DATASET Block Start

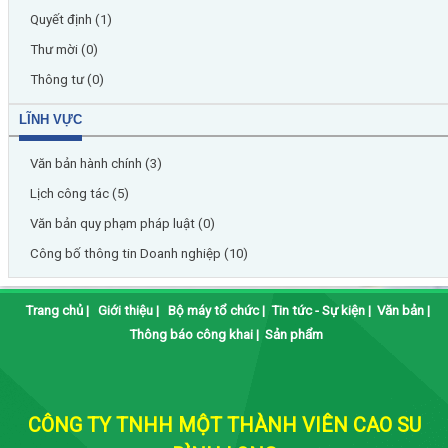
Quyết định (1)
Thư mời (0)
Thông tư (0)
LĨNH VỰC
Văn bản hành chính (3)
Lịch công tác (5)
Văn bản quy phạm pháp luật (0)
Công bố thông tin Doanh nghiệp (10)
Trang chủ
|
Giới thiệu
|
Bộ máy tổ chức
|
Tin tức - Sự kiện
|
Văn bản
|
Thông báo công khai
|
Sản phẩm
CÔNG TY TNHH MỘT THÀNH VIÊN CAO SU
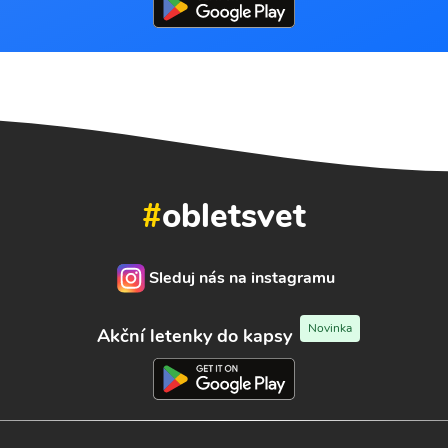
#
obletsvet
Sleduj nás na instagramu
Novinka
Akční letenky do kapsy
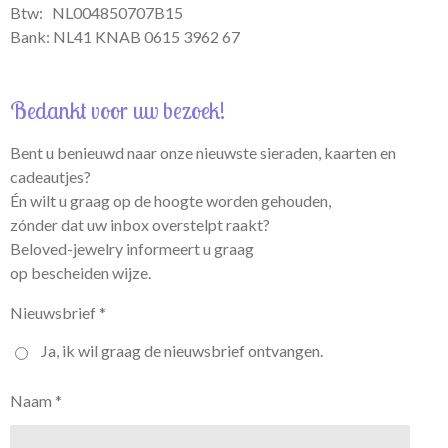
Btw:
NL004850707B15
Bank: NL41 KNAB 0615 3962 67
Bedankt voor uw bezoek!
Bent u benieuwd naar onze nieuwste sieraden, kaarten en
cadeautjes?
Én wilt u graag op de hoogte worden gehouden,
zónder dat uw inbox overstelpt raakt?
Beloved-jewelry informeert u graag
op bescheiden wijze.
Nieuwsbrief *
Ja, ik wil graag de nieuwsbrief ontvangen.
Naam *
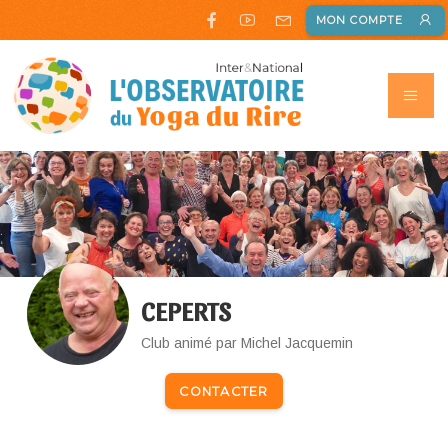
MON COMPTE
CEPERTS
Club animé par Michel Jacquemin
CONTACTER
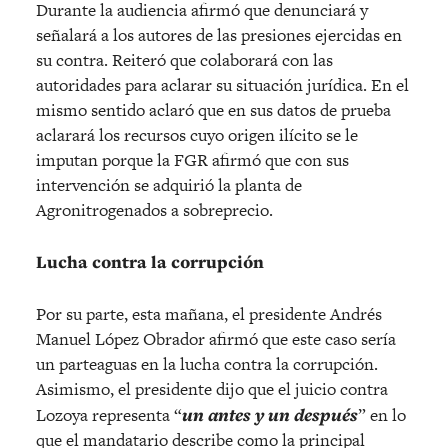
Durante la audiencia afirmó que denunciará y
señalará a los autores de las presiones ejercidas en
su contra. Reiteró que colaborará con las
autoridades para aclarar su situación jurídica. En el
mismo sentido aclaró que en sus datos de prueba
aclarará los recursos cuyo origen ilícito se le
imputan porque la FGR afirmó que con sus
intervención se adquirió la planta de
Agronitrogenados a sobreprecio.
Lucha contra la corrupción
Por su parte, esta mañana, el presidente Andrés
Manuel López Obrador afirmó que este caso sería
un parteaguas en la lucha contra la corrupción.
Asimismo, el presidente dijo que el juicio contra
Lozoya representa “
un antes y un después
” en lo
que el mandatario describe como la principal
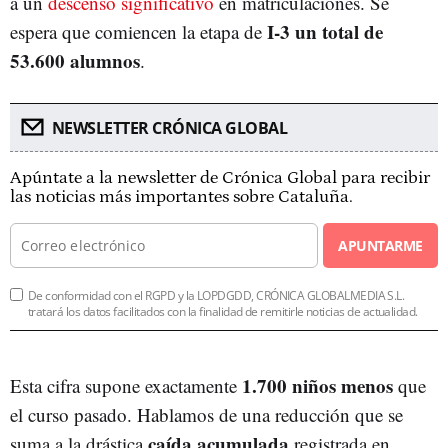
a un
descenso significativo
en matriculaciones. Se
I-3 un total de
espera que comiencen la etapa de
53.600 alumnos
.
NEWSLETTER CRÓNICA GLOBAL
Apúntate a la newsletter de Crónica Global para recibir
las noticias más importantes sobre Cataluña.
APUNTARME
De conformidad con el RGPD y la LOPDGDD, CRÓNICA GLOBALMEDIA S.L.
tratará los datos facilitados con la finalidad de remitirle noticias de actualidad.
1.700 niños menos
Esta cifra supone exactamente
que
el curso pasado. Hablamos de una reducción que se
caída acumulada
suma a la drástica
registrada en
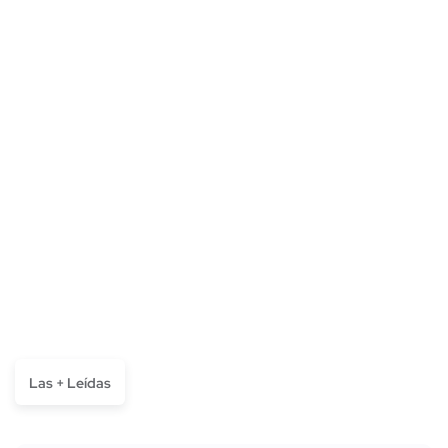
Las + Leídas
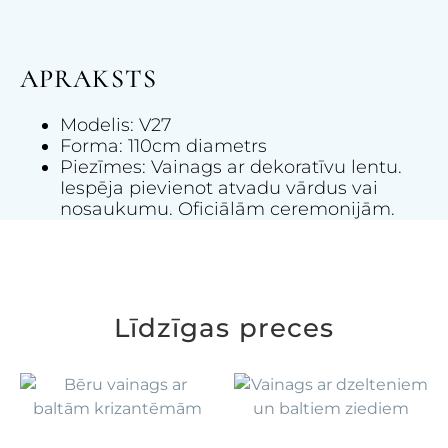
APRAKSTS
Modelis: V27
Forma: 110cm diametrs
Piezīmes: Vainags ar dekoratīvu lentu.
Iespēja pievienot atvadu vārdus vai
nosaukumu. Oficiālām ceremonijām.
Līdzīgas preces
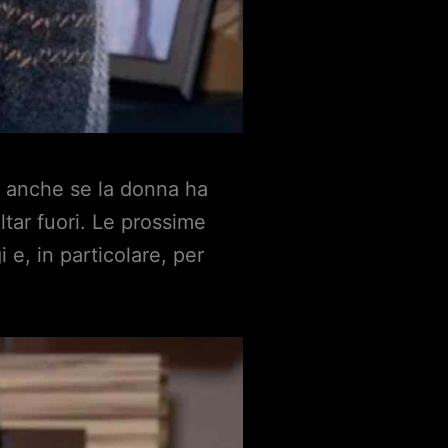
 e anche se la donna ha
ltar fuori. Le prossime
e, in particolare, per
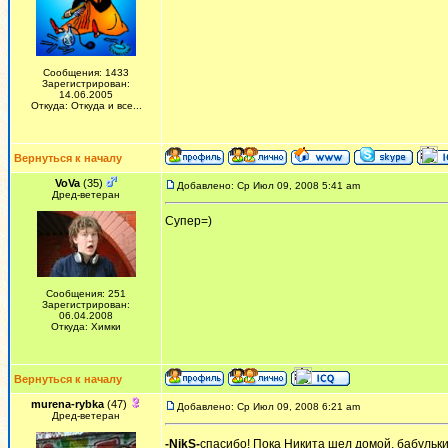
Сообщения: 1433
Зарегистрирован:
14.06.2005
Откуда: Откуда и все...
Вернуться к началу
VoVa
(35)
Добавлено: Ср Июл 09, 2008 5:41 am
Дред-ветеран
Супер=)
Сообщения: 251
Зарегистрирован:
06.04.2008
Откуда: Химки
Вернуться к началу
murena-rybka
(47)
Добавлено: Ср Июл 09, 2008 6:21 am
Дред-ветеран
-NikS-
спасибо! Пока Никита шел домой, бабульки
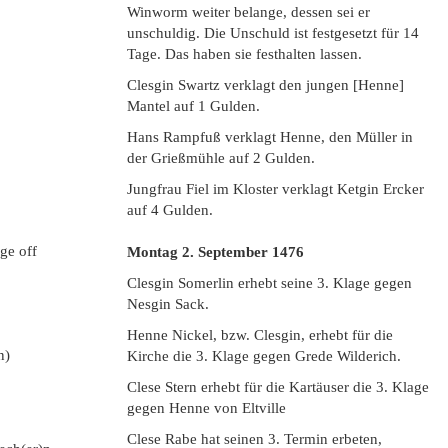
Winworm weiter belange, dessen sei er
unschuldig. Die Unschuld ist festgesetzt für 14
Tage. Das haben sie festhalten lassen.
Clesgin Swartz verklagt den jungen [Henne]
Mantel auf 1 Gulden.
Hans Rampfuß verklagt Henne, den Müller in
der Grießmühle auf 2 Gulden.
Jungfrau Fiel im Kloster verklagt Ketgin Ercker
auf 4 Gulden.
ge off
Montag 2. September
1476
Clesgin Somerlin erhebt seine 3. Klage gegen
Nesgin Sack.
Henne Nickel, bzw. Clesgin, erhebt für die
n)
Kirche die 3. Klage gegen Grede Wilderich.
Clese Stern erhebt für die Kartäuser die 3. Klage
gegen Henne von Eltville
Clese Rabe hat seinen 3. Termin erbeten,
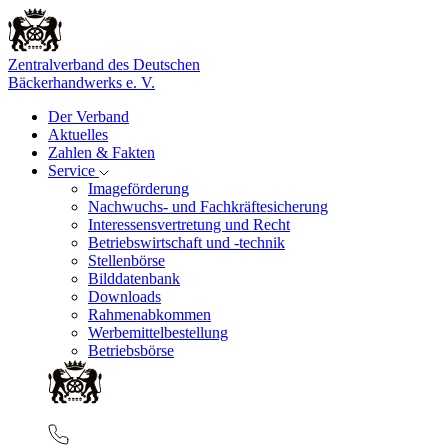
Zentralverband des Deutschen
Bäckerhandwerks e. V.
Der Verband
Aktuelles
Zahlen & Fakten
Service
Imageförderung
Nachwuchs- und Fachkräftesicherung
Interessensvertretung und Recht
Betriebswirtschaft und -technik
Stellenbörse
Bilddatenbank
Downloads
Rahmenabkommen
Werbemittelbestellung
Betriebsbörse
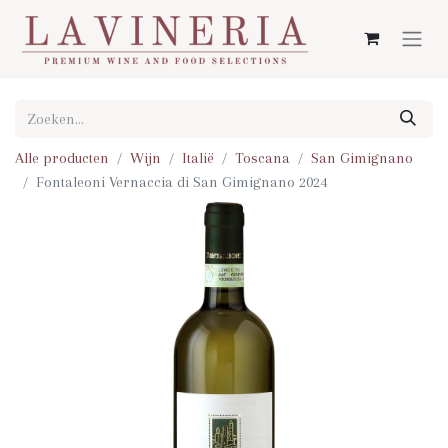
Alle producten
Wijn
Italië
Toscana
San Gimignano
Fontaleoni Vernaccia di San Gimignano 2024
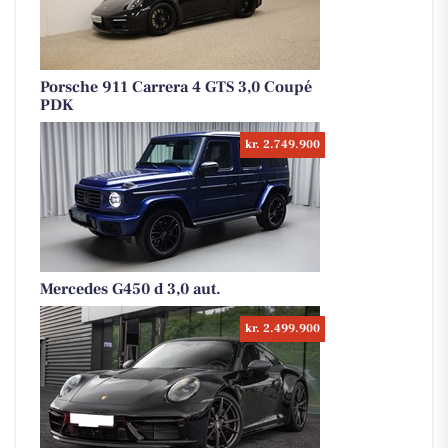
Porsche 911 Carrera 4 GTS 3,0 Coupé
PDK
kr. 2.749.900
Mercedes G450 d 3,0 aut.
kr. 2.499.900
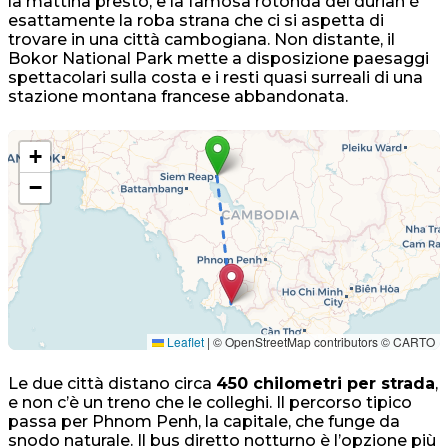
la mattina presto, e la famosa rotonda del durian è
esattamente la roba strana che ci si aspetta di
trovare in una città cambogiana. Non distante, il
Bokor National Park mette a disposizione paesaggi
spettacolari sulla costa e i resti quasi surreali di una
stazione montana francese abbandonata.
+
−
Leaflet
|
© OpenStreetMap contributors © CARTO
Le due città distano circa
450 chilometri per strada
,
e non c’è un treno che le colleghi. Il percorso tipico
passa per Phnom Penh, la capitale, che funge da
snodo naturale. Il bus diretto notturno è l’opzione più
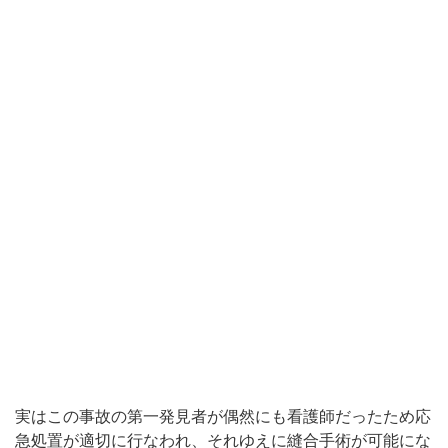
実はこの事故の第一発見者が偶然にも看護師だったため応
急処置が適切に行なわれ、それゆえに縫合手術が可能にな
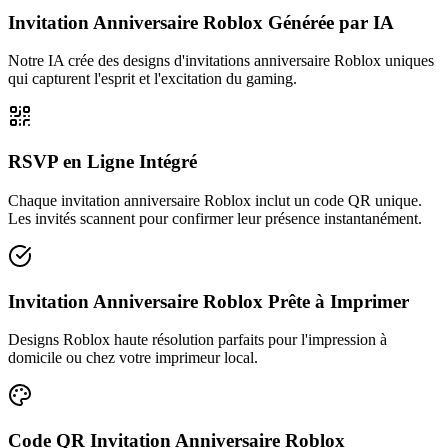
Invitation Anniversaire Roblox Générée par IA
Notre IA crée des designs d'invitations anniversaire Roblox uniques
qui capturent l'esprit et l'excitation du gaming.
RSVP en Ligne Intégré
Chaque invitation anniversaire Roblox inclut un code QR unique.
Les invités scannent pour confirmer leur présence instantanément.
Invitation Anniversaire Roblox Prête à Imprimer
Designs Roblox haute résolution parfaits pour l'impression à
domicile ou chez votre imprimeur local.
Code QR Invitation Anniversaire Roblox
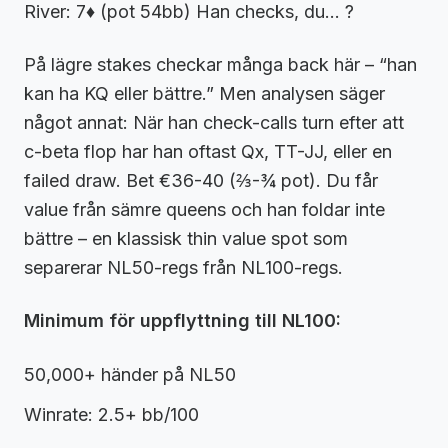
River: 7♦ (pot 54bb) Han checks, du… ?
På lägre stakes checkar många back här – “han
kan ha KQ eller bättre.” Men analysen säger
något annat: När han check-calls turn efter att
c-beta flop har han oftast Qx, TT-JJ, eller en
failed draw. Bet €36-40 (⅔-¾ pot). Du får
value från sämre queens och han foldar inte
bättre – en klassisk thin value spot som
separerar NL50-regs från NL100-regs.
Minimum för uppflyttning till NL100:
50,000+ händer på NL50
Winrate: 2.5+ bb/100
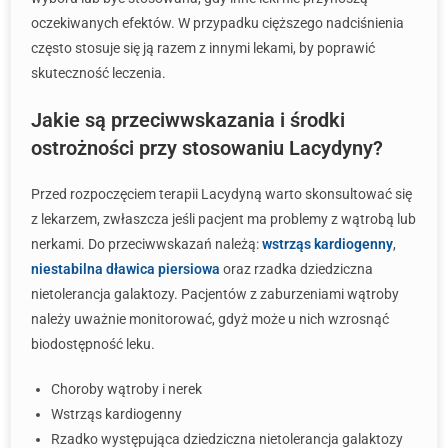
oczekiwanych efektów. W przypadku cięższego nadciśnienia
często stosuje się ją razem z innymi lekami, by poprawić
skuteczność leczenia.
Jakie są przeciwwskazania i środki
ostrożności przy stosowaniu Lacydyny?
Przed rozpoczęciem terapii Lacydyną warto skonsultować się
z lekarzem, zwłaszcza jeśli pacjent ma problemy z wątrobą lub
nerkami. Do przeciwwskazań należą:
wstrząs kardiogenny
,
niestabilna dławica piersiowa
oraz rzadka dziedziczna
nietolerancja galaktozy. Pacjentów z zaburzeniami wątroby
należy uważnie monitorować, gdyż może u nich wzrosnąć
biodostępność leku.
Choroby wątroby i nerek
Wstrząs kardiogenny
Rzadko występująca dziedziczna nietolerancja galaktozy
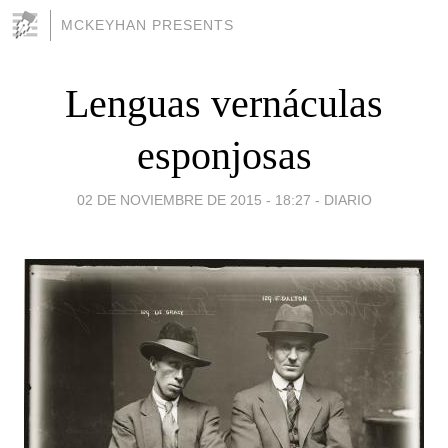
MCKEYHAN PRESENTS
Lenguas vernáculas
esponjosas
02 DE NOVIEMBRE DE 2015 - 18:27
-
DIARIO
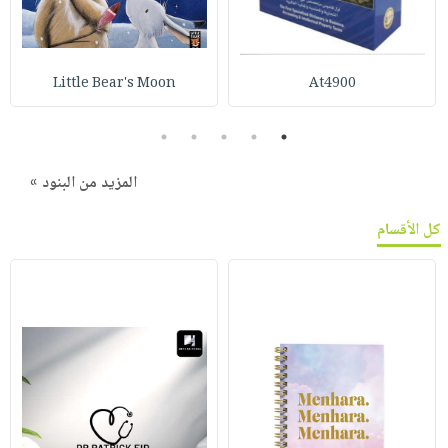
Little Bear's Moon
At4900
5
4
3
2
1
المزيد من البنود »
كل الأقسام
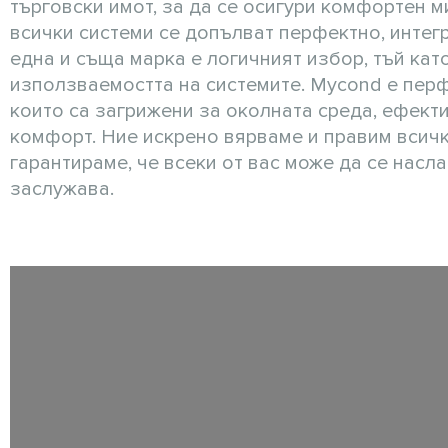
търговски имот, за да се осигури комфортен м
всички системи се допълват перфектно, интег
една и съща марка е логичният избор, тъй кат
използваемостта на системите. Mycond е перф
които са загрижени за околната среда, ефект
комфорт. Ние искрено вярваме и правим всичк
гарантираме, че всеки от вас може да се насл
заслужава.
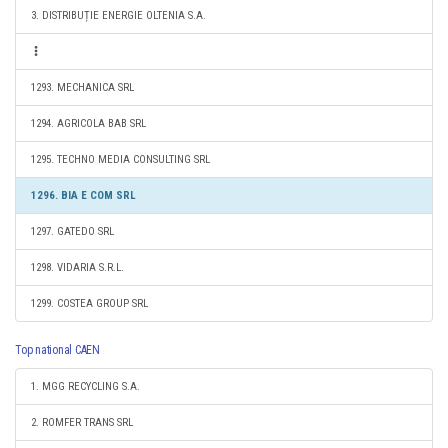
3. DISTRIBUȚIE ENERGIE OLTENIA S.A.
1293. MECHANICA SRL
1294. AGRICOLA BAB SRL
1295. TECHNO MEDIA CONSULTING SRL
1296. BIA E COM SRL
1297. GATEDO SRL
1298. VIDARIA S.R.L.
1299. COSTEA GROUP SRL
Top national CAEN
1. MGG RECYCLING S.A.
2. ROMFER TRANS SRL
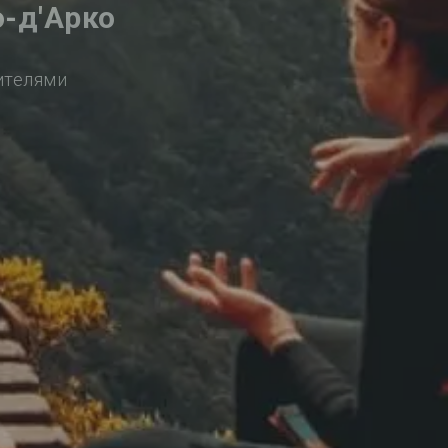
-д'Арко
ителями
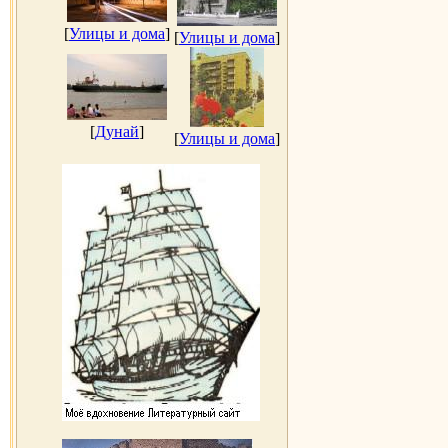
[
Улицы и дома
]
[
Улицы и дома
]
[
Дунай
]
[
Улицы и дома
]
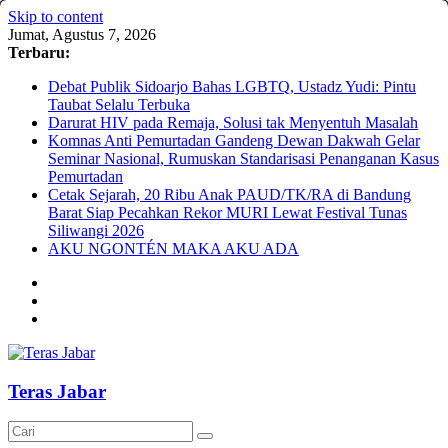
Skip to content
Jumat, Agustus 7, 2026
Terbaru:
Debat Publik Sidoarjo Bahas LGBTQ, Ustadz Yudi: Pintu
Taubat Selalu Terbuka
Darurat HIV pada Remaja, Solusi tak Menyentuh Masalah
Komnas Anti Pemurtadan Gandeng Dewan Dakwah Gelar
Seminar Nasional, Rumuskan Standarisasi Penanganan Kasus
Pemurtadan
Cetak Sejarah, 20 Ribu Anak PAUD/TK/RA di Bandung
Barat Siap Pecahkan Rekor MURI Lewat Festival Tunas
Siliwangi 2026
AKU NGONTÉN MAKA AKU ADA
Teras Jabar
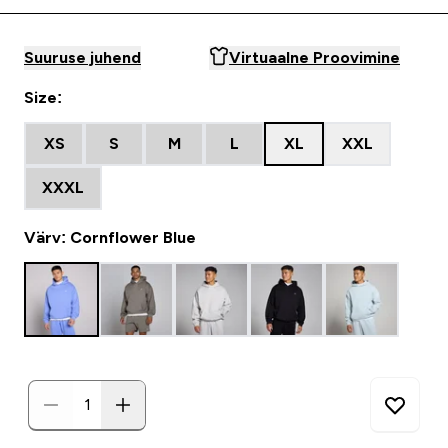
Suuruse juhend
Virtuaalne Proovimine
Size:
XS
S
M
L
XL
XXL
XXXL
Värv: Cornflower Blue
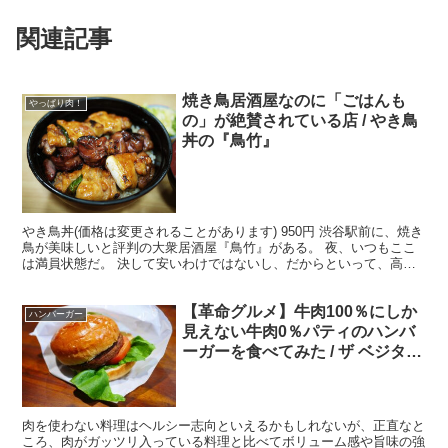
関連記事
焼き鳥居酒屋なのに「ごはんも
やっぱり肉！
の」が絶賛されている店 / やき鳥
丼の『鳥竹』
やき鳥丼(価格は変更されることがあります) 950円 渋谷駅前に、焼き
鳥が美味しいと評判の大衆居酒屋『鳥竹』がある。 夜、いつもここ
は満員状態だ。 決して安いわけではないし、だからといって、高い
わけでもない。 美味いから客が多いのである。味...
【革命グルメ】牛肉100％にしか
ハンバーガー
見えない牛肉0％パティのハンバ
ーガーを食べてみた / ザ ベジタリ
アン ブッチャー
肉を使わない料理はヘルシー志向といえるかもしれないが、正直なと
ころ、肉がガッツリ入っている料理と比べてボリューム感や旨味の強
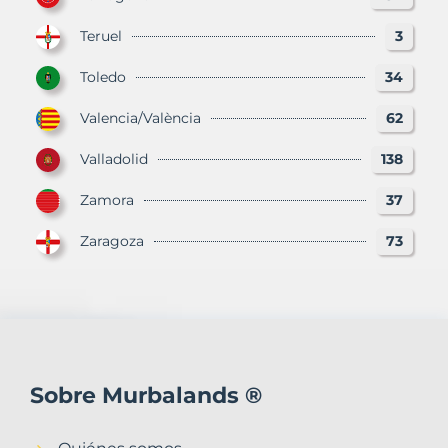
Teruel
3
Toledo
34
Valencia/València
62
Valladolid
138
Zamora
37
Zaragoza
73
Sobre Murbalands ®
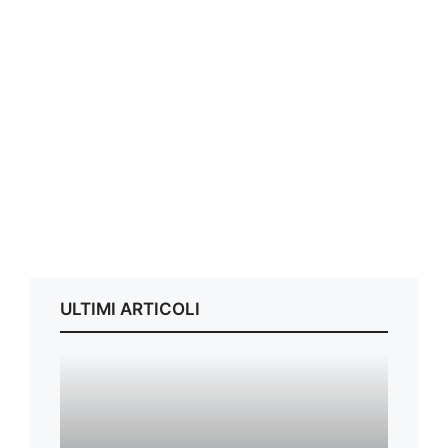
ULTIMI ARTICOLI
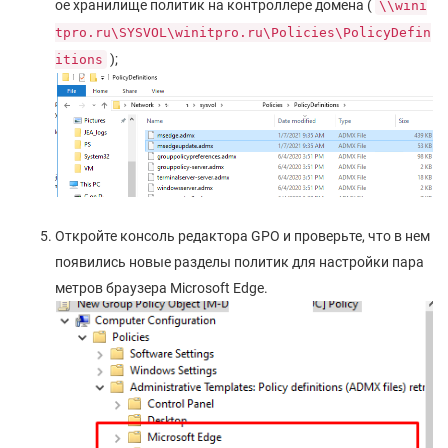
ое хранилище политик на контроллере домена (
\\wini
tpro.ru\SYSVOL\winitpro.ru\Policies\PolicyDefin
);
itions
Откройте консоль редактора GPO и проверьте, что в нем
появились новые разделы политик для настройки пара
метров браузера Microsoft Edge.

DATASET Block End

_THE PROBLEM_:
Please output the material from the line with "Skip to content" up to and including the line with "Värv: Cornflower Blue" as a Markdown table, with a row number in a column named No. and the line in a column named Text. Skip blank lines and leave out the pictures.

_WRITTEN SOLUTION_:
| No. | Text |
|---|---|
| 1 | Skip to content |
| 2 | Jumat, Agustus 7, 2026 |
| 3 | Terbaru: |
| 4 | Debat Publik Sidoarjo Bahas LGBTQ, Ustadz Yudi: Pintu |
| 5 | Taubat Selalu Terbuka |
| 6 | Darurat HIV pada Remaja, Solusi tak Menyentuh Masalah |
| 7 | Komnas Anti Pemurtadan Gandeng Dewan Dakwah Gelar |
| 8 | Seminar Nasional, Rumuskan Standarisasi Penanganan Kasus |
| 9 | Pemurtadan |
| 10 | Cetak Sejarah, 20 Ribu Anak PAUD/TK/RA di Bandung |
| 11 | Barat Siap Pecahkan Rekor MURI Lewat Festival Tunas |
| 12 | Siliwangi 2026 |
| 13 | AKU NGONTÉN MAKA AKU ADA |
| 14 | Teras Jabar |
| 15 | Suuruse juhend |
| 16 | Virtuaalne Proovimine |
| 17 | Size: |
| 18 | XS |
| 19 | S |
| 20 | M |
| 21 | L |
| 22 | XL |
| 23 | XXL |
| 24 | XXXL |
| 25 | Värv: Cornflower Blue |